Österreich Werbung
Austrian National Tourist Office
Font size: A A A | Your Country Portal:
 
 
     Sitemap

Home > About Austria > Famous Austrians > Science


Newsletter
Register to get the latest information and travel deals.

Registration


Additional Portals

Back Back

Wittgenstein, Ludwig (1889-1951)

“The limits of my language mean the limits of my world”. With this quote Ludwig Wittgenstein went down in history. Considered by some to be the greatest philosopher of the 20th century, Ludwig Wittgenstein played a central, if controversial, role in 20th-century analytic philosophy.

Copyright: MAGNO/Austrian Archives
Copyright: MAGNO/Austrian Archives

Wittgenstein was born on 26 April 1889 into a wealthy industrialist family of Habsburg Vienna.
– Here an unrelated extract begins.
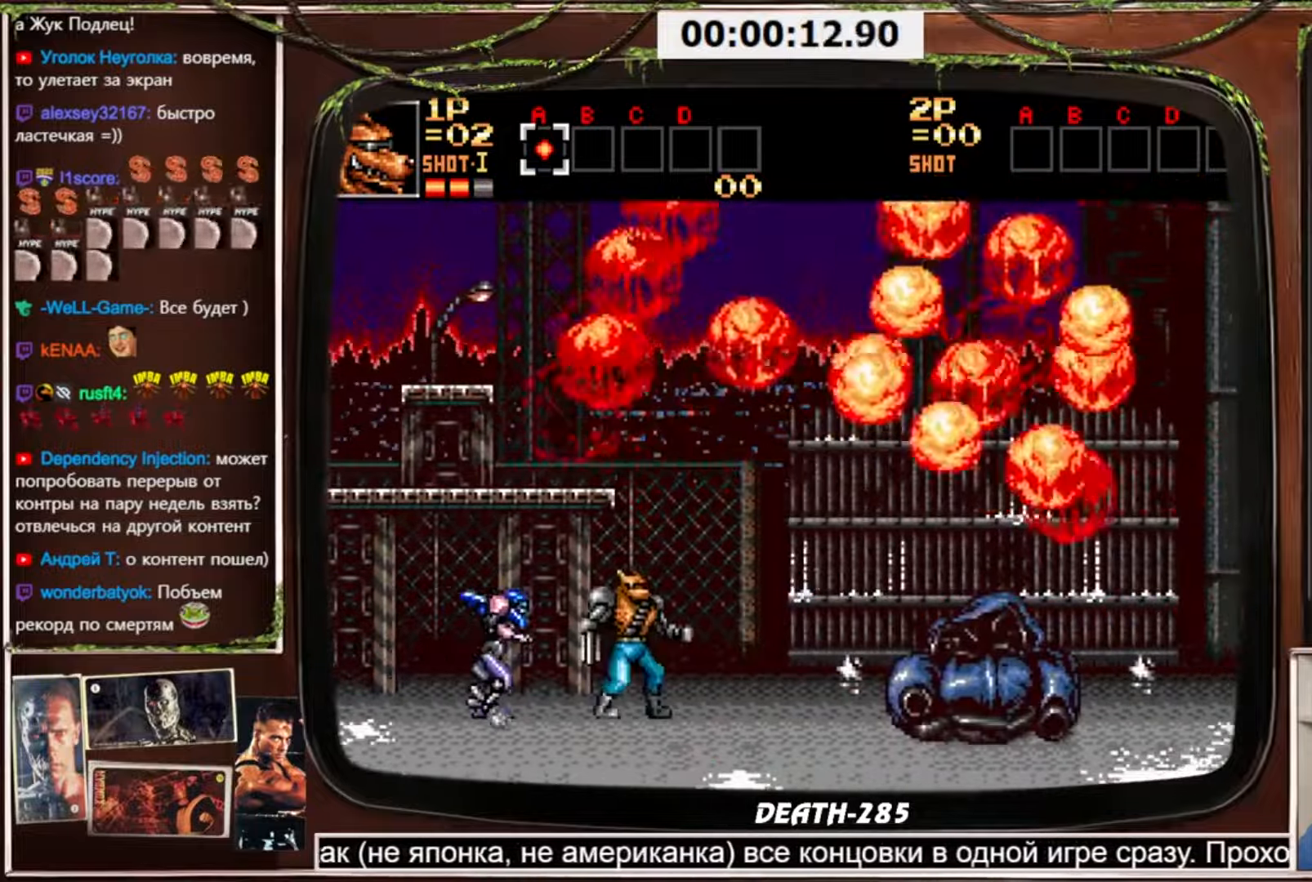
Gameplay with a controller (PlayStation layout); each line is a JSON object with the inputs held at the frame after it. "events" lists button and stick changes between this image and that frame as [ms after this image, input, new state], when the widget could be followed in between. Not read: L3 R3 other_buttons.
{"buttons": [], "events": []}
After studying engineering in Berlin and Manchester, he enrolled at the Trinity College in Cambridge in order to make acquaintance with the philosopher and logician Bertrand Russell. From the moment he met Russel, Wittgenstein showed an intense interest in the questions of logic. Influenced by Russel, Wittgenstein published his major work “Tractatus Logico-Philosophicus” (1921).

Tractatus Logico-Philosophicus is the only book-length work published by Ludwig Wittgenstein in his lifetime, and is now widely considered one of the most important philosophical works of the twentieth century. The book is very largely rooted in logic and philosophy of language, and indeed Wittgenstein was one of the prominent figures of the "Linguistic Turn."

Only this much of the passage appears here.